→ **Task statement**
Repeat the records word for word, from the start through the line containing "The value of dap-thredds-download".

[Data entries]
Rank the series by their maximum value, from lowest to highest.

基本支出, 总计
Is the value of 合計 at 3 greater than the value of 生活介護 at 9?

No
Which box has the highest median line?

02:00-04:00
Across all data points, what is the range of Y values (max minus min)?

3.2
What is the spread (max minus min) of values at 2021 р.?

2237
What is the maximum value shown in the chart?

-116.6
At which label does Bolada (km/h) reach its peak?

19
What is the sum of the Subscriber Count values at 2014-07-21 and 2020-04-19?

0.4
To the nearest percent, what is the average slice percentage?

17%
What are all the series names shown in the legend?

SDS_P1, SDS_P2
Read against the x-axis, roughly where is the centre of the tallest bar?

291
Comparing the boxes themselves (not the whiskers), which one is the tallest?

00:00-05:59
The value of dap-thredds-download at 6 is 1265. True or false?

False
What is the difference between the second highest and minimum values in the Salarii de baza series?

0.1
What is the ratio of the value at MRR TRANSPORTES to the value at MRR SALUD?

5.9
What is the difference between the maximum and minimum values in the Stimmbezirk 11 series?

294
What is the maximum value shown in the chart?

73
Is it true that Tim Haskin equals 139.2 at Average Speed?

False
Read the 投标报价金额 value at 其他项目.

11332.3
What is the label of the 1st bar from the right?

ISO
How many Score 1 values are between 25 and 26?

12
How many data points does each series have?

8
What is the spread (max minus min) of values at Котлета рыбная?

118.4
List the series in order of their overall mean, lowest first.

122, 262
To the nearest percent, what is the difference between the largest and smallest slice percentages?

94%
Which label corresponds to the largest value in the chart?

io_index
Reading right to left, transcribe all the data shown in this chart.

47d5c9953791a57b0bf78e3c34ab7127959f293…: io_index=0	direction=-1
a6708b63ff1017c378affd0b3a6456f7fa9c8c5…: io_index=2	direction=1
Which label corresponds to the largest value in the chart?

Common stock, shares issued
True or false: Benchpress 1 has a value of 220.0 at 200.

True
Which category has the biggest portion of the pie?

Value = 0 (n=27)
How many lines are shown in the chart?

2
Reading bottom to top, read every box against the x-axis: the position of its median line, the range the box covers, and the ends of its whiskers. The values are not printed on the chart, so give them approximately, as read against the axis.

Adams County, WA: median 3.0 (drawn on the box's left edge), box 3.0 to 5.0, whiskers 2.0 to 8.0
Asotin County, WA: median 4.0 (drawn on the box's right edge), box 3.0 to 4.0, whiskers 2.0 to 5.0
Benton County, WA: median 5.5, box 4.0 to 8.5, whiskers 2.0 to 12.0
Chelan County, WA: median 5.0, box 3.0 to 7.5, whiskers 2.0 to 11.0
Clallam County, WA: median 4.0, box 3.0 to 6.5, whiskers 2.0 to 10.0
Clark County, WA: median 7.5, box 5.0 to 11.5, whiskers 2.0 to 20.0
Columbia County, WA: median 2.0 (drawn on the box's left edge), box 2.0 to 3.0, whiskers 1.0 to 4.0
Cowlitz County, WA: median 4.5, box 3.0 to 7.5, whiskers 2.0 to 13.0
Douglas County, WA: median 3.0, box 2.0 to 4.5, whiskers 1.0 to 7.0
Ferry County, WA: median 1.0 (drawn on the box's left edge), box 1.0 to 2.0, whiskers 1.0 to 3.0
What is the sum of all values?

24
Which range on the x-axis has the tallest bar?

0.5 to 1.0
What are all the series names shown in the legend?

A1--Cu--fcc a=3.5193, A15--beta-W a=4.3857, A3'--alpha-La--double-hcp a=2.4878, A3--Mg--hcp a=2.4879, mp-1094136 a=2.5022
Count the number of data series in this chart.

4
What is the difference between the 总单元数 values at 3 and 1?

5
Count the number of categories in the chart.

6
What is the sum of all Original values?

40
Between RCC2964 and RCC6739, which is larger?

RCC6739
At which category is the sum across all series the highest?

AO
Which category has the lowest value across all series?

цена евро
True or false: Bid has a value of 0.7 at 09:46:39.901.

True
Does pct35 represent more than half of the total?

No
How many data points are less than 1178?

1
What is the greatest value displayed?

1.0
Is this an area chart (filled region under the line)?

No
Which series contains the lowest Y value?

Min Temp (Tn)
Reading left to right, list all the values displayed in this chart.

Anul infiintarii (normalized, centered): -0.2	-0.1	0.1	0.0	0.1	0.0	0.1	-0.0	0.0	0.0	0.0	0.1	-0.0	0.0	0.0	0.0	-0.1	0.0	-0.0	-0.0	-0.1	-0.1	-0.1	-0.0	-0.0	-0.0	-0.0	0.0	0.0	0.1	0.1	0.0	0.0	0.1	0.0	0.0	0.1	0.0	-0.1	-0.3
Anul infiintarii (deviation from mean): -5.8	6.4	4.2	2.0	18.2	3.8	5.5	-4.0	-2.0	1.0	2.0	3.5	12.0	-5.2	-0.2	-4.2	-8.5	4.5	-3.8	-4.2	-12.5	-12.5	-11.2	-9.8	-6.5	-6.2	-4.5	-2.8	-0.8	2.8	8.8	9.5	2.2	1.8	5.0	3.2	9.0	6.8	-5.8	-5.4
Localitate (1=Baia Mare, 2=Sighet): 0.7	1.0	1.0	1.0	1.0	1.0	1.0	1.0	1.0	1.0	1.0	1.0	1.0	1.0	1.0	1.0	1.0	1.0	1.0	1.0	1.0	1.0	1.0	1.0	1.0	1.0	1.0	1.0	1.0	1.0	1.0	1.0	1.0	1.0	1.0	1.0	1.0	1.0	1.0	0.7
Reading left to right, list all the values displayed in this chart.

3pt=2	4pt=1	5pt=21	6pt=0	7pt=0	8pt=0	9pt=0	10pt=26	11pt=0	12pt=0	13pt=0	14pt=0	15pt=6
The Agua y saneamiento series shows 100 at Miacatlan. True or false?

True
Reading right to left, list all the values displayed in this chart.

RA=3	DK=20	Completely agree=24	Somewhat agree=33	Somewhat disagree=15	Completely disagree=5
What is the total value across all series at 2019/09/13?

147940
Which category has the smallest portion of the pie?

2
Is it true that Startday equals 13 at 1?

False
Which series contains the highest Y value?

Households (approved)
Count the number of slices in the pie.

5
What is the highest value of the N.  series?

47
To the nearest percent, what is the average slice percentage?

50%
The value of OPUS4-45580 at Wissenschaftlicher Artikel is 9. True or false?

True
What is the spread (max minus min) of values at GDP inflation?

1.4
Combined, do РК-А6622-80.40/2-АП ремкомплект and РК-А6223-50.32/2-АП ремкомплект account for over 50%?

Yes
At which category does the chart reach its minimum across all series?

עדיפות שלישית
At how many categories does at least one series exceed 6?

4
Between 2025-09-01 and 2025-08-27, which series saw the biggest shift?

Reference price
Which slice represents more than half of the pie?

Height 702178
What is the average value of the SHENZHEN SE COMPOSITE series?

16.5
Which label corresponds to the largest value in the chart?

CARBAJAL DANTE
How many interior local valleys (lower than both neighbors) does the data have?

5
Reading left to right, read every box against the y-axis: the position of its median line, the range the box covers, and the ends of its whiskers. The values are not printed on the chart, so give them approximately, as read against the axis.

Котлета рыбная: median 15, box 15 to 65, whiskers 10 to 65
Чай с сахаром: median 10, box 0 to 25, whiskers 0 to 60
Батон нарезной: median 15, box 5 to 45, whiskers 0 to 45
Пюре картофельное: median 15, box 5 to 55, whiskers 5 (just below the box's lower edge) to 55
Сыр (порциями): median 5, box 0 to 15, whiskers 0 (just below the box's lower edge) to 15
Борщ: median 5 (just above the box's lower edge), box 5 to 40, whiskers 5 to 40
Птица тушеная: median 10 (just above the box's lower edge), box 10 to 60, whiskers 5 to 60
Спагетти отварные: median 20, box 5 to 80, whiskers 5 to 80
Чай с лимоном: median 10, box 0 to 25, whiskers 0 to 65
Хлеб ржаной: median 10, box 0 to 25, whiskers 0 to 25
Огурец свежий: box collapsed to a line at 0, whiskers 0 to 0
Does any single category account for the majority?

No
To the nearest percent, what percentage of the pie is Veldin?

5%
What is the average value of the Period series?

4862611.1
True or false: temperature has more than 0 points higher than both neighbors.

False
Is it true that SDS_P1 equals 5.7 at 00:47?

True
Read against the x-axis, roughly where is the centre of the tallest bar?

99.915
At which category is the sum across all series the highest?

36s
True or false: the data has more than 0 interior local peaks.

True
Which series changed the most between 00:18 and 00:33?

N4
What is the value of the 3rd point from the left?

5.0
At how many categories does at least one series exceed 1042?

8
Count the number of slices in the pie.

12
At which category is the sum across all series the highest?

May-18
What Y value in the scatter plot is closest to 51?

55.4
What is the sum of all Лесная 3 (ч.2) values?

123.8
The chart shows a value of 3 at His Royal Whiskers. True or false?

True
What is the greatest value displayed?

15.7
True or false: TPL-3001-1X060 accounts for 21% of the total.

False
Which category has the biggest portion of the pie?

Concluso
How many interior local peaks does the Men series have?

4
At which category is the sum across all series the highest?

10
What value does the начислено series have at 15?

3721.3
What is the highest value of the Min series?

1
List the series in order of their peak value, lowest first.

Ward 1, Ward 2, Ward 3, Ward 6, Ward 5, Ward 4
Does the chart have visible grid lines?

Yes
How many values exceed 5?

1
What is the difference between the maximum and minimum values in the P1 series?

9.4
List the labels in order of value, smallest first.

→ **Reply**
Rank the series by their maximum value, from lowest to highest.

基本支出, 总计
Is the value of 合計 at 3 greater than the value of 生活介護 at 9?

No
Which box has the highest median line?

02:00-04:00
Across all data points, what is the range of Y values (max minus min)?

3.2
What is the spread (max minus min) of values at 2021 р.?

2237
What is the maximum value shown in the chart?

-116.6
At which label does Bolada (km/h) reach its peak?

19
What is the sum of the Subscriber Count values at 2014-07-21 and 2020-04-19?

0.4
To the nearest percent, what is the average slice percentage?

17%
What are all the series names shown in the legend?

SDS_P1, SDS_P2
Read against the x-axis, roughly where is the centre of the tallest bar?

291
Comparing the boxes themselves (not the whiskers), which one is the tallest?

00:00-05:59
The value of dap-thredds-download at 6 is 1265. True or false?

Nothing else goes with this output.